Provided information:
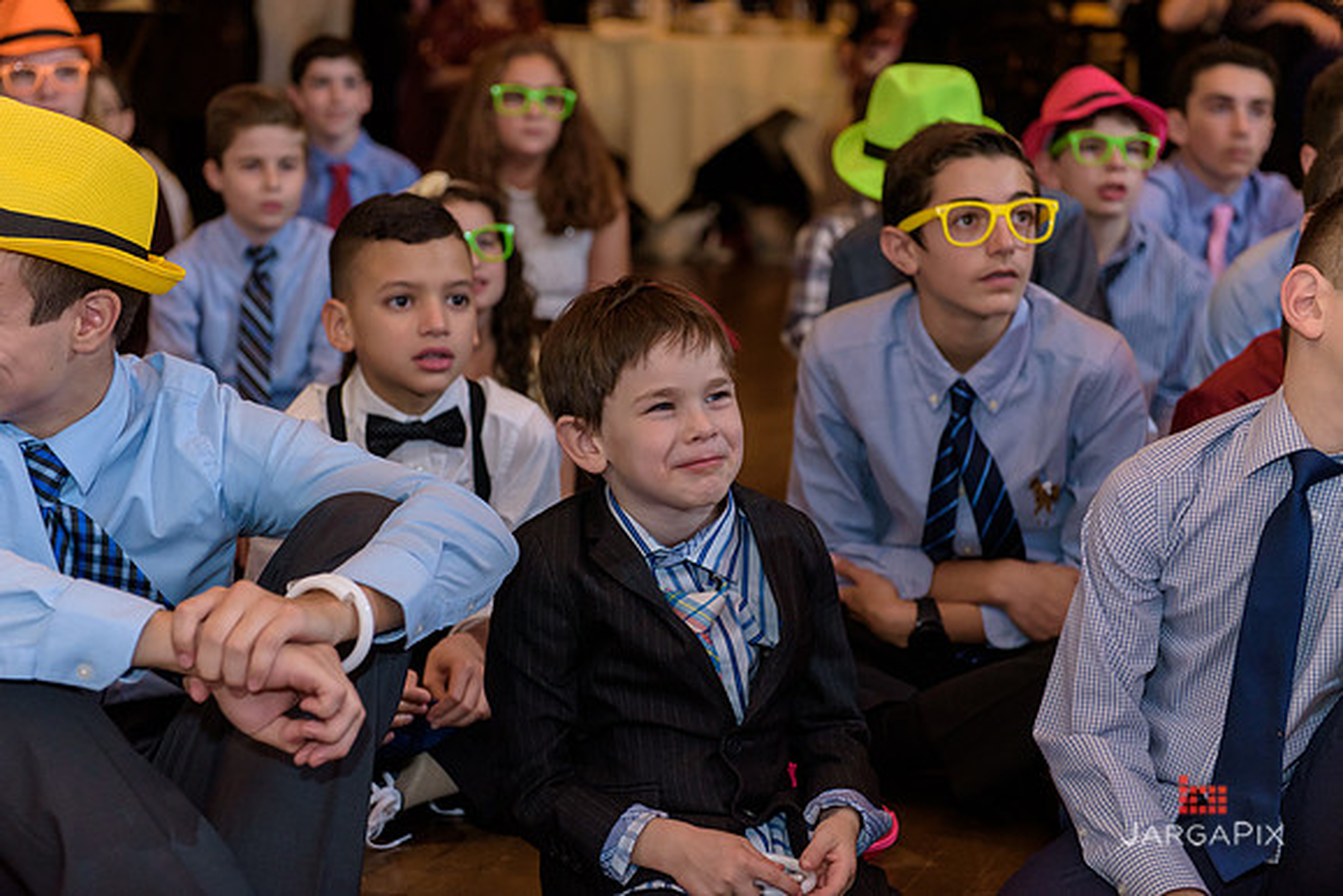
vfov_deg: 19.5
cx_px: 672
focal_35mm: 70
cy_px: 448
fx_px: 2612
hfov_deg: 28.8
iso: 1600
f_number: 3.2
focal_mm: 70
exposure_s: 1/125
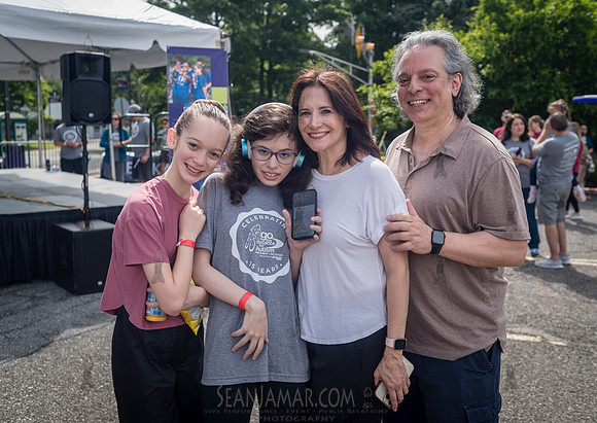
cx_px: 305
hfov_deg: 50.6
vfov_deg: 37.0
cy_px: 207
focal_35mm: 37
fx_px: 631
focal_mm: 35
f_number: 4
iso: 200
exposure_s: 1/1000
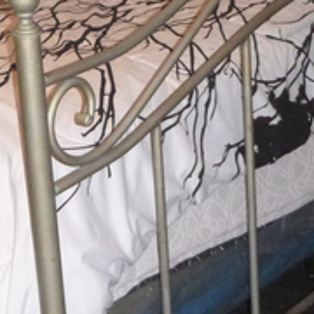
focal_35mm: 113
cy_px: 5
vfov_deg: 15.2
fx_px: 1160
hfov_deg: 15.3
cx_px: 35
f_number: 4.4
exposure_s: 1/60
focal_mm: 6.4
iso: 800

Activity: All lines of the material above should be returned unchanged, but no pictures should be included.

Written response:
vfov_deg: 19.5
cx_px: 672
focal_35mm: 70
cy_px: 448
fx_px: 2612
hfov_deg: 28.8
iso: 1600
f_number: 3.2
focal_mm: 70
exposure_s: 1/125
cx_px: 305
hfov_deg: 50.6
vfov_deg: 37.0
cy_px: 207
focal_35mm: 37
fx_px: 631
focal_mm: 35
f_number: 4
iso: 200
exposure_s: 1/1000
focal_35mm: 113
cy_px: 5
vfov_deg: 15.2
fx_px: 1160
hfov_deg: 15.3
cx_px: 35
f_number: 4.4
exposure_s: 1/60
focal_mm: 6.4
iso: 800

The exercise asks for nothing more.